The lines to repeat are those below from the one containing "urbanismo, instalación de" down to the one containing "profilazione, anche di", both included; reproduce them exactly and nothing else.
Task material Block Start
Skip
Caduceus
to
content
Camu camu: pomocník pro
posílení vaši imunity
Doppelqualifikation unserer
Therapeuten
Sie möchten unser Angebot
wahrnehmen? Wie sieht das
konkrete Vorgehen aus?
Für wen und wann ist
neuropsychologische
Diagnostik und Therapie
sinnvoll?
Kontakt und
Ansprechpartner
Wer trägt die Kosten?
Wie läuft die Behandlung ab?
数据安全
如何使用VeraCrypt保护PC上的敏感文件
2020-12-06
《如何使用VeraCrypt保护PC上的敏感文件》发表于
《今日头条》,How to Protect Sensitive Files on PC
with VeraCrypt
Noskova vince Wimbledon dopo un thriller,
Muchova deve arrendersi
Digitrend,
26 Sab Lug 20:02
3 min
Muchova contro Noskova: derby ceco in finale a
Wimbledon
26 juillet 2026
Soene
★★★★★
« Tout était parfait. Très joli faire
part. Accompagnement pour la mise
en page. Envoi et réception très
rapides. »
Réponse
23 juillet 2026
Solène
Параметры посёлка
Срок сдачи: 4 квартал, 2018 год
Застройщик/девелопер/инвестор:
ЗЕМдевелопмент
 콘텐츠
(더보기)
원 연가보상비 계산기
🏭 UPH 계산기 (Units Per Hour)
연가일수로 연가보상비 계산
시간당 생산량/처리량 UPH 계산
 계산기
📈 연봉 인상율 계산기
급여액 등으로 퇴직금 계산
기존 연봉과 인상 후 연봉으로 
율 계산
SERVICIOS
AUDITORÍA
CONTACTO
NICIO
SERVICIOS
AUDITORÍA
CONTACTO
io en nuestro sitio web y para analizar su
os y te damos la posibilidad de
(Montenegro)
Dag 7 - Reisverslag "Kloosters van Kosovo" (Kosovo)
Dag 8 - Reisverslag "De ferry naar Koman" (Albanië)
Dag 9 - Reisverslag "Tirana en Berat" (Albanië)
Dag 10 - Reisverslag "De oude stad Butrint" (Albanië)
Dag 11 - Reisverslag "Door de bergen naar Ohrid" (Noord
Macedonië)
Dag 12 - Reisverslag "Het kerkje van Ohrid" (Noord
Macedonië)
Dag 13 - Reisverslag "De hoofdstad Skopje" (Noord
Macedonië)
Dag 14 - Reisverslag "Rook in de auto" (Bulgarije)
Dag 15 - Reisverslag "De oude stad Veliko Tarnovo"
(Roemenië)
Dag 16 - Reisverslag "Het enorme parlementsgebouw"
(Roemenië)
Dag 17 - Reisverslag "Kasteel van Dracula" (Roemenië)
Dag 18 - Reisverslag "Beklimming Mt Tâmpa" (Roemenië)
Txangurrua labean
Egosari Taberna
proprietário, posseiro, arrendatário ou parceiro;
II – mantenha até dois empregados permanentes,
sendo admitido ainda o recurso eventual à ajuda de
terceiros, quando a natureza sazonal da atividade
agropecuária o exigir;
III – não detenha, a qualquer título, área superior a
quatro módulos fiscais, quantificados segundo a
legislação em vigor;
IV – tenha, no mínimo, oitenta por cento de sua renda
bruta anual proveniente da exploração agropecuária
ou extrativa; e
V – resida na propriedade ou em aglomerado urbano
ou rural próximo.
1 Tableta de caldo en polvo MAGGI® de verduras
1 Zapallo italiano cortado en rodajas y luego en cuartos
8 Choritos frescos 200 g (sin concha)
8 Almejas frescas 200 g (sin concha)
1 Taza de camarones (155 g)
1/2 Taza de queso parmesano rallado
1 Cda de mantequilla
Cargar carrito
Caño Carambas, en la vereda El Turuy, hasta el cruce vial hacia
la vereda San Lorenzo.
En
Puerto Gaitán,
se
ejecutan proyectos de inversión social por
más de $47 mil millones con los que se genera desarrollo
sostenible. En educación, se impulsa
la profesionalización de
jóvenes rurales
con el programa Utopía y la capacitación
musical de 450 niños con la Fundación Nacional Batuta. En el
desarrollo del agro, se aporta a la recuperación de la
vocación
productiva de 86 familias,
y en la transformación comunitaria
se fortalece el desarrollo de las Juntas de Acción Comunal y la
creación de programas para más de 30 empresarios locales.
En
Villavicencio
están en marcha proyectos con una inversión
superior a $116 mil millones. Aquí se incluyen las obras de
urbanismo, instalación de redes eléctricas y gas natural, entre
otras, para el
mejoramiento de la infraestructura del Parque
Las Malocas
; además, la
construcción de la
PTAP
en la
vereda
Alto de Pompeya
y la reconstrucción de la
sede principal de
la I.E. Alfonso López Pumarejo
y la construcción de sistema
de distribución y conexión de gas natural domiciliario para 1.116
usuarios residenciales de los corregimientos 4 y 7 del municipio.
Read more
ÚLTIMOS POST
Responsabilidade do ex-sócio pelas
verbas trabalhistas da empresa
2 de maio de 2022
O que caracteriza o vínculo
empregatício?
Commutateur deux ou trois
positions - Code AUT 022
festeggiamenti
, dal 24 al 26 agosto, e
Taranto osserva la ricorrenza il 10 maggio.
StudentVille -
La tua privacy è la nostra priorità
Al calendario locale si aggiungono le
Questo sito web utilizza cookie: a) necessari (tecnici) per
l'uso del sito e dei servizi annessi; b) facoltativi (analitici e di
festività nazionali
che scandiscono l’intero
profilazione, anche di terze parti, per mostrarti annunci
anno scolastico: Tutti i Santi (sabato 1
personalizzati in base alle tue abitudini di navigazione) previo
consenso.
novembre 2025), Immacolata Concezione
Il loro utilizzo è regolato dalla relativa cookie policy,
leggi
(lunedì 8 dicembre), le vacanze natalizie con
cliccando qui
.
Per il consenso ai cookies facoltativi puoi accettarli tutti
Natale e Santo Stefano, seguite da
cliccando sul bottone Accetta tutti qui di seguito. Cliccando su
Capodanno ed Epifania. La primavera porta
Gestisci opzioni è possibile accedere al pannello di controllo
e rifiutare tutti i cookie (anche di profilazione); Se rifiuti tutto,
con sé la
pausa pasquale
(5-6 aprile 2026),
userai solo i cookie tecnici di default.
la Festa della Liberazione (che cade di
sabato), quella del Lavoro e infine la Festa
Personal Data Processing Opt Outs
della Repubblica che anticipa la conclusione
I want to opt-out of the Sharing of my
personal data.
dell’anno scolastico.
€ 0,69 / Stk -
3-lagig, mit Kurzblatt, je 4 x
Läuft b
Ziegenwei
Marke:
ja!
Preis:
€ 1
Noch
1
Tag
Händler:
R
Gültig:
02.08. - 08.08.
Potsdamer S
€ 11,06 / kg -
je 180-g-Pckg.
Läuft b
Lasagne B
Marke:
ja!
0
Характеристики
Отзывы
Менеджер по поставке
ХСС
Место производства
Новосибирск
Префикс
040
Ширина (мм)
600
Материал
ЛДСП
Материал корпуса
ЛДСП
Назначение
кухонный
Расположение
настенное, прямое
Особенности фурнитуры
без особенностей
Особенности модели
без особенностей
Task material Block End
Problem solution
urbanismo, instalación de redes eléctricas y gas natural, entre
otras, para el
mejoramiento de la infraestructura del Parque
Las Malocas
; además, la
construcción de la
PTAP
en la
vereda
Alto de Pompeya
y la reconstrucción de la
sede principal de
la I.E. Alfonso López Pumarejo
y la construcción de sistema
de distribución y conexión de gas natural domiciliario para 1.116
usuarios residenciales de los corregimientos 4 y 7 del municipio.
Read more
ÚLTIMOS POST
Responsabilidade do ex-sócio pelas
verbas trabalhistas da empresa
2 de maio de 2022
O que caracteriza o vínculo
empregatício?
Commutateur deux ou trois
positions - Code AUT 022
festeggiamenti
, dal 24 al 26 agosto, e
Taranto osserva la ricorrenza il 10 maggio.
StudentVille -
La tua privacy è la nostra priorità
Al calendario locale si aggiungono le
Questo sito web utilizza cookie: a) necessari (tecnici) per
l'uso del sito e dei servizi annessi; b) facoltativi (analitici e di
festività nazionali
che scandiscono l’intero
profilazione, anche di terze parti, per mostrarti annunci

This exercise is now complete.